When $85 billion in cuts isn’t $85 billion…or a cut
Since the Budget Control Act (BCA) became law in August 2011, both parties have prominently pushed to avoid the spending reductions in the law. Republicans have wanted to avoid the defense side of things, and Democrats have wanted to avoid the social program side of things. After all, $85 billion in “cuts” to spending is a lot, isn’t it?
Not really. In fact, no cutting will take place in the overall size of the federal budget over the 10 years the BCA is supposed to diminish spending. Even if the BCA goes into full effect, the Congressional Budget Office (CBO) expects the federal debt to increase. This would not be the case if real cuts – meaning, reductions from the current year’s spending – were to take place every year for a decade.

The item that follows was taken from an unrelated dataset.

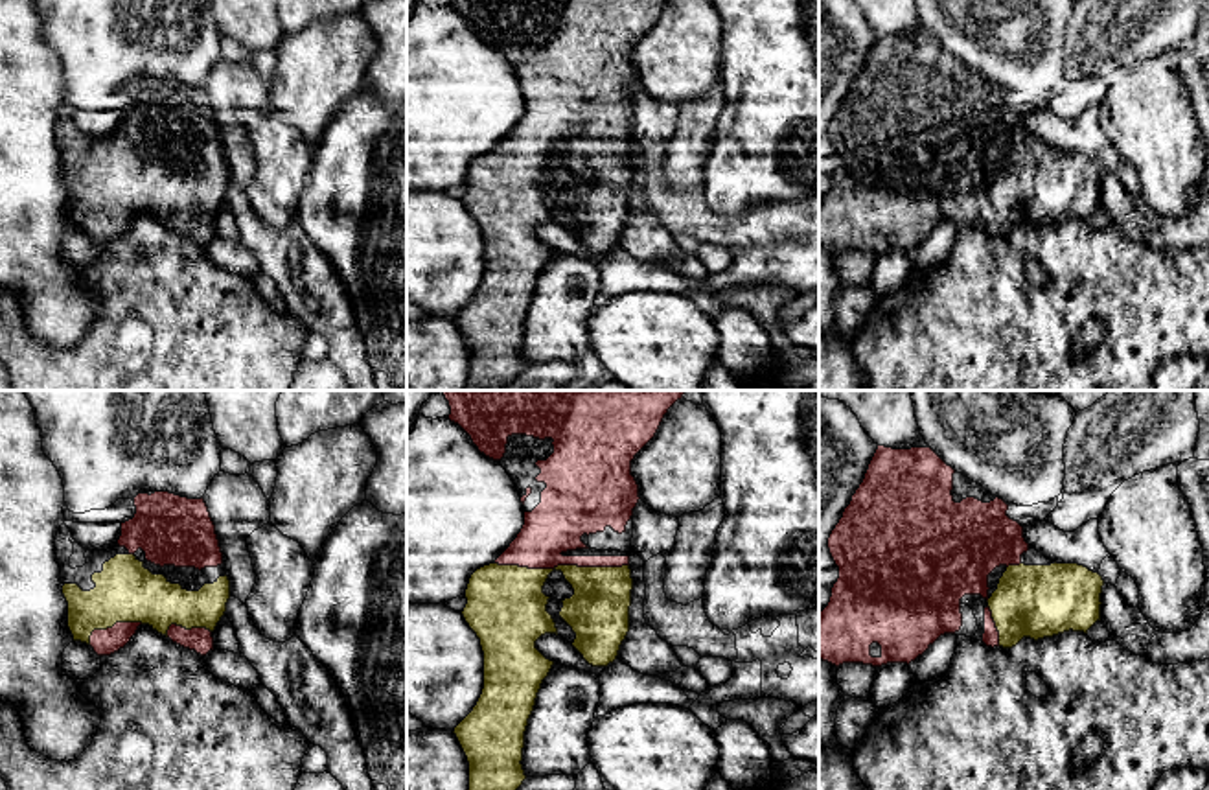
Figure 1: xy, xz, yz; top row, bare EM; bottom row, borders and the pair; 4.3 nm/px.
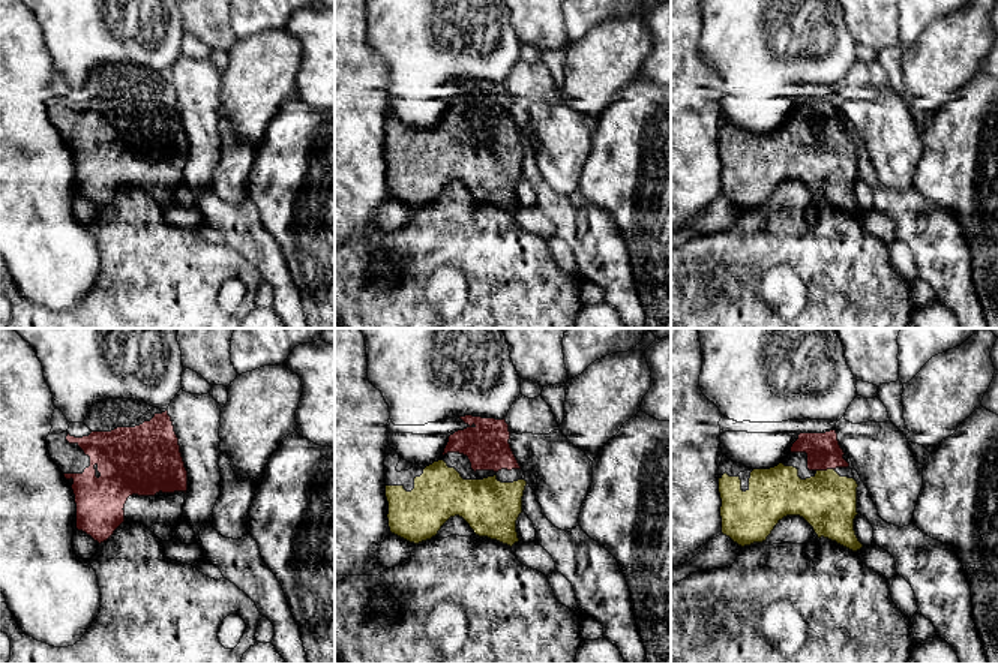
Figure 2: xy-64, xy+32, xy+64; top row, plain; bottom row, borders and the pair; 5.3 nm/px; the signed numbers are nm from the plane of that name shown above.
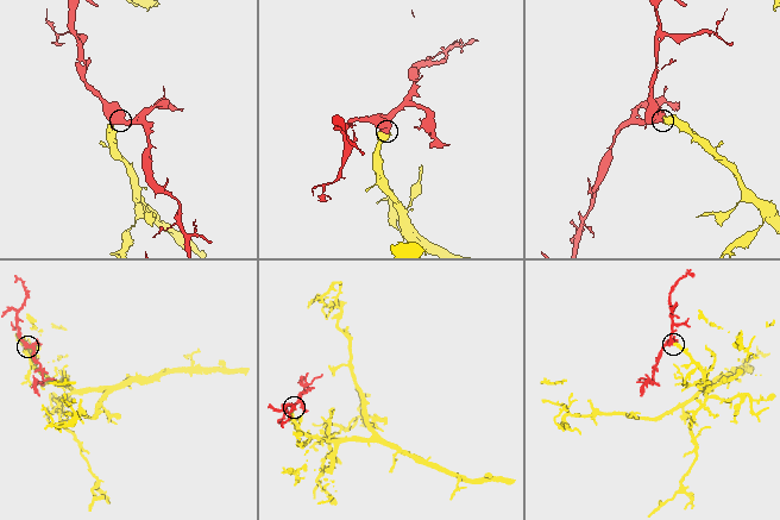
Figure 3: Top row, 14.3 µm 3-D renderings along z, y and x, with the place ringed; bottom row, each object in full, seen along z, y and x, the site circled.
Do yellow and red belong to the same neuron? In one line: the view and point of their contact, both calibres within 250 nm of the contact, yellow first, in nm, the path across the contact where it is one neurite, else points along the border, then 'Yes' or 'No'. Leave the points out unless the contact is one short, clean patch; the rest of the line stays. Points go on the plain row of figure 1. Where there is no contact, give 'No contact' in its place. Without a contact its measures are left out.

To be fair, both parties correctly note the cuts will hit discretionary spending significantly (as well as a small amount of mandatory spending), at least in Washington terms. Non-defense discretionary spending will drop 5.2%, and defense by 7.8%, on an annually-calculated basis, according to the Bipartisan Policy Center. Total spending would only drop by 2.5%, though – not exactly a slashing of the budget.
In the end though, $85 billion isn’t $85 billion. The CBO estimates only $44 billion of the BCA’s “cuts” will be implemented in 2013. This is the equivalent of having a budget of $3,600 or so…and cutting $44 out of it. Can’t you feel the devastation???
Oh, and that’s after Washington grew the budget by about 40% since 2006. This is equivalent to going from a budget of slightly under $2,700 to a budget of $3,800 in six years…and then cutting back by $44. Not exactly the end of the world.
As the sequester begins to take effect, we’re going to keep hearing stories of the debilitating effect of these minor spending reductions. Prepare yourselves for the biggest collective yawn since the Mayan calendar apocalypse.